AIC and BIC

Eval

AIC and BIC

まとめ
  • AIC/BIC combine likelihood and complexity penalties to assess generalisation.
  • Compute AIC/BIC in regression models and see how they react to extra features.
  • Learn when sample size and model family make one criterion preferable to the other.

1. Definitions #

For log-likelihood \(\ell\), number of parameters \(k\), and sample size \(n\):

$$ \mathrm{AIC} = -2\ell + 2k, \qquad \mathrm{BIC} = -2\ell + k \log n $$

  • AIC approximates out-of-sample error; the penalty is a constant \(2k\).
  • BIC grows the penalty with \(\log n\), favouring simpler models as the dataset gets larger.

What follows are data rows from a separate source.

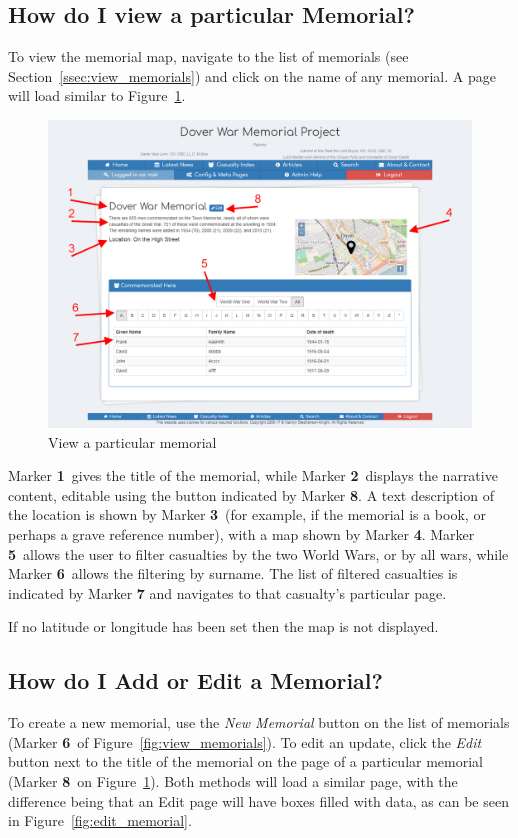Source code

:\documentclass[12pt]{article}
\newcommand{\marker}[1]{Marker \color{red}\textbf{#1}\color{black}}
\begin{document}
\newpage
\FloatBarrier
\subsection{How do I view a particular Memorial?}
To view the memorial map, navigate to the list of memorials (see Section~\ref{ssec:view_memorials}) and click on the name of any memorial. A page will load similar to Figure~\ref{fig:view_memorial}.

\begin{figure}[h]
  \centering
 \includegraphics[width=.9\textwidth]{pics/view_memorial.png}
	\caption{View a particular memorial}\label{fig:view_memorial}
\end{figure}

\marker{1}\ gives the title of the memorial, while \marker{2}\ displays the narrative content, editable using the button indicated by \marker{8}. A text description of the location is shown by \marker{3}\ (for example, if the memorial is a book, or perhaps a grave reference number), with a map shown by \marker{4}. \marker{5}\ allows the user to filter casualties by the two World Wars, or by all wars, while \marker{6}\ allows the filtering by surname. The list of filtered casualties is indicated by \marker{7} and navigates to that casualty's particular page.

\begin{infoBox}
If no latitude or longitude has been set then the map is not displayed.
\end{infoBox}

\newpage
\FloatBarrier
\subsection{How do I Add or Edit a Memorial?}\label{ssec:edit_memorial}
To create a new memorial, use the \textit{New Memorial} button on the list of memorials (\marker{6}\ of Figure~\ref{fig:view_memorials}). To edit an update, click the \textit{Edit} button next to the title of the memorial on the page of a particular memorial (\marker{8}\ on Figure~\ref{fig:view_memorial}). Both methods will load a similar page, with the difference being that an Edit page will have boxes filled with data, as can be seen in Figure~\ref{fig:edit_memorial}.
\end{document}
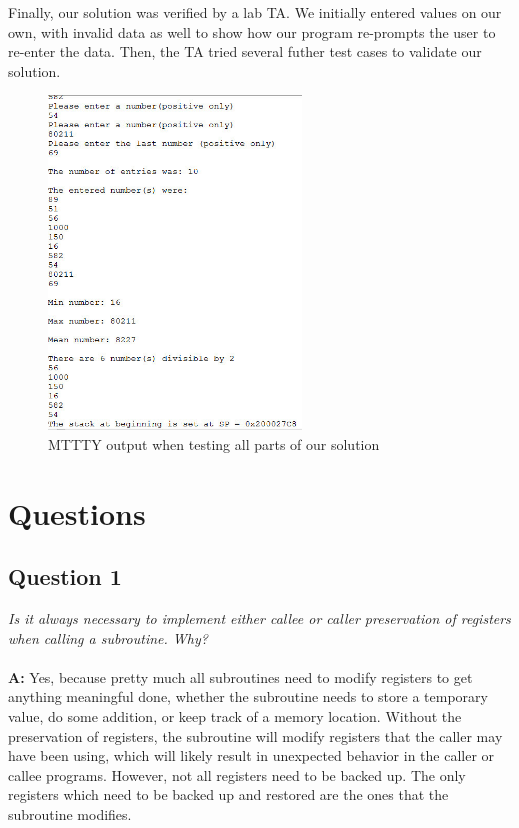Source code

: \documentclass[letterpaper]{article}
\begin{document}
      Finally, our solution was verified by a lab TA. We initially entered values
      on our own, with invalid data as well to show how our
      program re-prompts the user to re-enter the data. Then, the TA tried several
      futher test cases to validate our solution.
      \begin{figure}[H]
        \centering
        \includegraphics[width=0.6\textwidth]{allparts.jpg}
        \caption{MTTTY output when testing all parts of our solution}
      \end{figure}

\section{Questions}

    \subsection{Question 1}
      \textit{Is it always necessary to implement either callee or caller preservation of registers when calling a subroutine. Why?}
      \\ \\
      \noindent\textbf{A:}
      Yes, because pretty much all subroutines need to modify registers to get anything meaningful done,
      whether the subroutine needs to store a temporary value, do some addition, or
      keep track of a memory location. Without the preservation of registers, the subroutine will
      modify registers that the caller may have been using, which will likely result
      in unexpected behavior in the caller or callee programs. However, not all registers
      need to be backed up. The only registers which need to be backed up and restored are the
      ones that the subroutine modifies.  
\end{document}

Lower values indicate a better trade-off between fit and complexity.


2. Computing in Python #

scikit-learn does not expose AIC/BIC directly, so we can rely on statsmodels.

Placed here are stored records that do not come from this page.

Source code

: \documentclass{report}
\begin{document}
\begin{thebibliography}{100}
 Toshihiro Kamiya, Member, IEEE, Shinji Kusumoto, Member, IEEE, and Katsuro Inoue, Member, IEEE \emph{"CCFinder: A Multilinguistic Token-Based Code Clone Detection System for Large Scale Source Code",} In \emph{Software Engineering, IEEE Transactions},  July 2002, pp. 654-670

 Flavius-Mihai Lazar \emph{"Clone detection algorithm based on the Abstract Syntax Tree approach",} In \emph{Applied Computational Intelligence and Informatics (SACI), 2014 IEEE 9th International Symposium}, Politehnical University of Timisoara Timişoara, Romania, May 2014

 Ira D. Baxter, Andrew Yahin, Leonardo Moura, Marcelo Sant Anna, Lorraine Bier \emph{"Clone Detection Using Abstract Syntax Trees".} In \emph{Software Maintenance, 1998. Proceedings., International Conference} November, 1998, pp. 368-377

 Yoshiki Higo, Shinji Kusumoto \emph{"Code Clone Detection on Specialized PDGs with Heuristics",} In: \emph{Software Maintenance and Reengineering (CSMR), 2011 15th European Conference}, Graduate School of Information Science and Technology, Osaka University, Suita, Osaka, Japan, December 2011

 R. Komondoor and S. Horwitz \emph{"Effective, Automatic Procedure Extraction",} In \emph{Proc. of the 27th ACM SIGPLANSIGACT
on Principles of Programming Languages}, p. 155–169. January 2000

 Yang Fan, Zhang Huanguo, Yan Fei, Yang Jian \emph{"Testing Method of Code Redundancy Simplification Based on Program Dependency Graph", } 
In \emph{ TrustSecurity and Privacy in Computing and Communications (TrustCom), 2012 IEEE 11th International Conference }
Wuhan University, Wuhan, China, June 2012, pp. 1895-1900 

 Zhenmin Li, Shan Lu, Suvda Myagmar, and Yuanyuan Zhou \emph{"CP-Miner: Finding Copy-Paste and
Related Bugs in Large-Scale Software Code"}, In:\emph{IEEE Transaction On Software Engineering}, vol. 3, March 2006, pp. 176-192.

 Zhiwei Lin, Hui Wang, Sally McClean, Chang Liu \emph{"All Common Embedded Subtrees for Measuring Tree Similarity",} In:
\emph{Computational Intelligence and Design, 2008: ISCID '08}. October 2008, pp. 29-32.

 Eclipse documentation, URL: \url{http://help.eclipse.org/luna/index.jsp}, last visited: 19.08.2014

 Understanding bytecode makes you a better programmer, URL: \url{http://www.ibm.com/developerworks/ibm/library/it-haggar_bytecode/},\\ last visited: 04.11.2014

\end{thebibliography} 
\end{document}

import statsmodels.api as sm
from sklearn.datasets import load_boston

X, y = load_boston(return_X_y=True)
X = sm.add_constant(X)  # add intercept

model = sm.OLS(y, X).fit()
print("AIC:", model.aic)
print("BIC:", model.bic)

model.aic and model.bic are available for OLS/GLM models; for other families choose the appropriate likelihood.


3. Intuition #

  • AIC puts emphasis on predictive performance. Because the penalty is constant, it tolerates more complex models when ample data are available.
  • BIC arises under a Bayesian approximation that assumes the true model lies in the candidate set. The \(\log n\) penalty pushes toward simpler models as n increases.
  • Compare AIC/BIC only within the same dataset and likelihood family; cross-dataset comparisons are meaningless.

4. Practical use cases #

  • Feature selection: rank candidate models by AIC/BIC and drop features that do not improve the criterion.
  • Time-series models: commonly used to pick ARIMA/SARIMAX orders (p, d, q) by minimising AIC/BIC.
  • Generalised linear models: compare link functions or distribution assumptions while balancing fit and simplicity.
  • Reporting: alongside RMSE or R², include AIC/BIC to show that complexity was controlled.

5. Caveats #

  • Likelihood assumptions: if the model’s distributional assumptions are severely violated, AIC/BIC can mislead.
  • Huge datasets: with very large n, BIC may over-penalise complexity. Choose the criterion that aligns with the business objective.
  • Comparable scopes: only compare models that use the same response variable, likelihood, and dataset.

Takeaways #

  • AIC and BIC penalise complexity differently while leveraging likelihood to balance fit vs. parsimony.
  • Remember: AIC leans toward predictive accuracy; BIC leans toward simplicity.
  • Use them alongside metrics like RMSE or Adjusted R² to make persuasive, well-rounded model selection decisions.